→ Aim of the task:
Read the data below line by line and copy each one with "aqui" in it.
___ Data provided ___
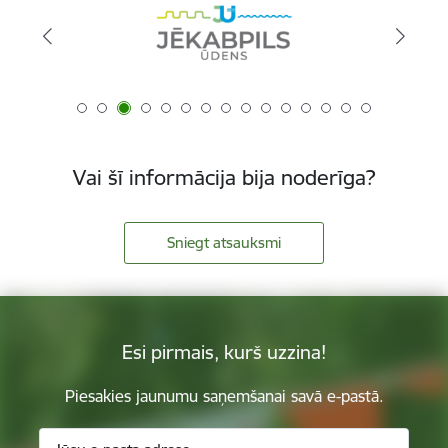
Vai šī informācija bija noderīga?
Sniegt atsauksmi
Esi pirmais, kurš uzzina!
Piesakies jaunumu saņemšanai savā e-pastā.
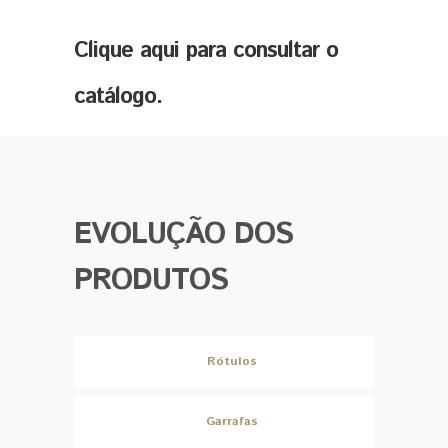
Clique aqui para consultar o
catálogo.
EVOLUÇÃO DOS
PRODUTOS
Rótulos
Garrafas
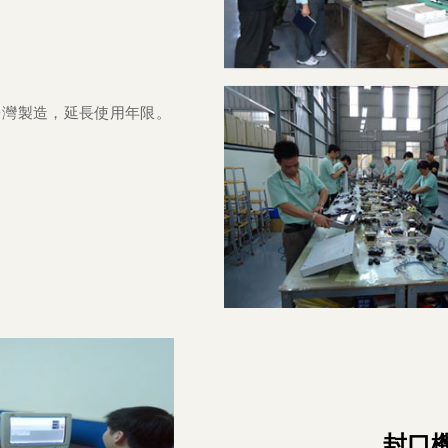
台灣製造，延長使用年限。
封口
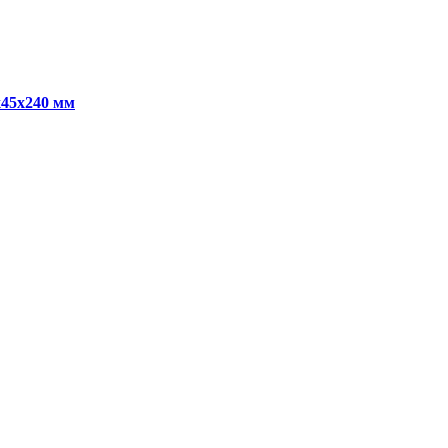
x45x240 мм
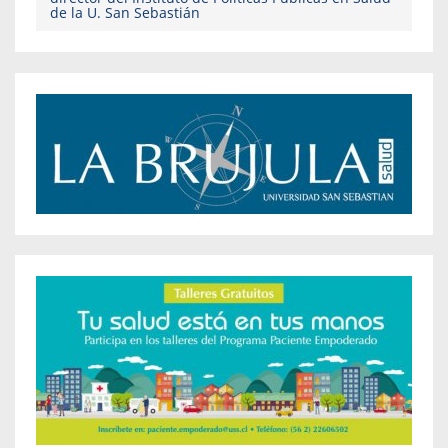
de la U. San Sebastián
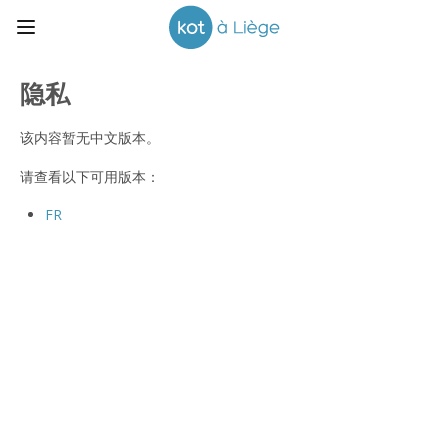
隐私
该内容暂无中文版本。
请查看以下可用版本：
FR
___
___ Data provided ___
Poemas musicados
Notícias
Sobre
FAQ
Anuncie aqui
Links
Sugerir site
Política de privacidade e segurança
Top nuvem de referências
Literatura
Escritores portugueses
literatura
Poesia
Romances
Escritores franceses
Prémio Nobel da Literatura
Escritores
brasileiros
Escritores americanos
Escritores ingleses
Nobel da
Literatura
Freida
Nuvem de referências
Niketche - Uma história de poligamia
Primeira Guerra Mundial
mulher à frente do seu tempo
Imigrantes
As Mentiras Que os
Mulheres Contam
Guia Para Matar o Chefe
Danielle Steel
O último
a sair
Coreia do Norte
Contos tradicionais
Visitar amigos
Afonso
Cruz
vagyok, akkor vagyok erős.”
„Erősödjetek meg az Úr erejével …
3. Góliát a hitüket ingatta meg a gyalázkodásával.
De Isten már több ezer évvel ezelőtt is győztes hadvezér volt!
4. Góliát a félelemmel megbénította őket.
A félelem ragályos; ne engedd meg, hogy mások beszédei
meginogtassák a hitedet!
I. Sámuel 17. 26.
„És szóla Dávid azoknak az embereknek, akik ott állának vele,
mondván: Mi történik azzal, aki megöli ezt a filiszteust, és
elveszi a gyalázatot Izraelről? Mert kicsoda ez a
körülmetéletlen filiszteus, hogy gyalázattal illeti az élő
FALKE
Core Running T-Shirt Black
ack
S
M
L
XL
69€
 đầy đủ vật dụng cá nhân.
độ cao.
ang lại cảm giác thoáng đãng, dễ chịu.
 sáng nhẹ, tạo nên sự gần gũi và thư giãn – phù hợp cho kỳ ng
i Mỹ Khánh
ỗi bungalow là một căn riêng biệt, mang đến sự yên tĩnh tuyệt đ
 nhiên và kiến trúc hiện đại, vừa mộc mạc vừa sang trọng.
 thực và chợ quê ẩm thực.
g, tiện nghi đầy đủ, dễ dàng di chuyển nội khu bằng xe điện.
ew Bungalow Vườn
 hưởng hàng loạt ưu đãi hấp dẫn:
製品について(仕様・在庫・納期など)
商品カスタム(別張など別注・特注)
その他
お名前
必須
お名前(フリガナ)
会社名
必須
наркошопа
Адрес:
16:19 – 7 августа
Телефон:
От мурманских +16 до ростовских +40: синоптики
___
___ Data provided ___
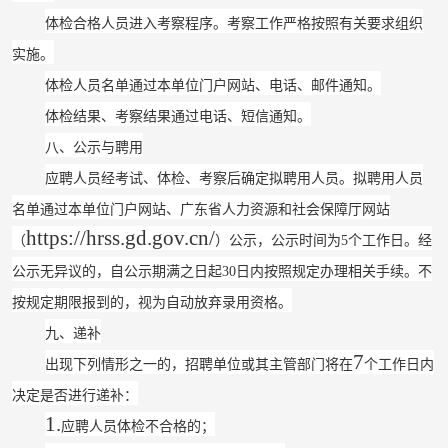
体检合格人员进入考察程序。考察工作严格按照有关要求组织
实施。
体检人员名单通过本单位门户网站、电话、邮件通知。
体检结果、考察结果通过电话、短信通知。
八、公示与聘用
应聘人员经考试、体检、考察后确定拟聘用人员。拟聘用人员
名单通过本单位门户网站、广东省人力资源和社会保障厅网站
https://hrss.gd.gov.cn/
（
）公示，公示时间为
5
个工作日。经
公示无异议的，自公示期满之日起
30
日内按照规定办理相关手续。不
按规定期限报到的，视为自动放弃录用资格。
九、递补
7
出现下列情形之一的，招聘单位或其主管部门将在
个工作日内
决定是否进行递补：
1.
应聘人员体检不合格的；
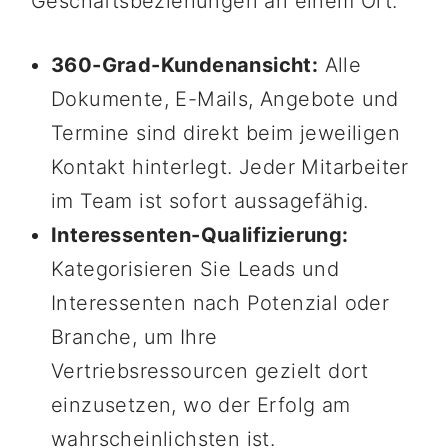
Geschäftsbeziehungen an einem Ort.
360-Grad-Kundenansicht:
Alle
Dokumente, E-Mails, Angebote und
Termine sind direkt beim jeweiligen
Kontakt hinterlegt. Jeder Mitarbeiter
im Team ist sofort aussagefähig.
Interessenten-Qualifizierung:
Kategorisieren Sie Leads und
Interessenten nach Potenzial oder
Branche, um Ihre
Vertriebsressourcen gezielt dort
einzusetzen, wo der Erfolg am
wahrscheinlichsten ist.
___
→ Response for this exercise:
Clique aqui para consultar o
Anuncie aqui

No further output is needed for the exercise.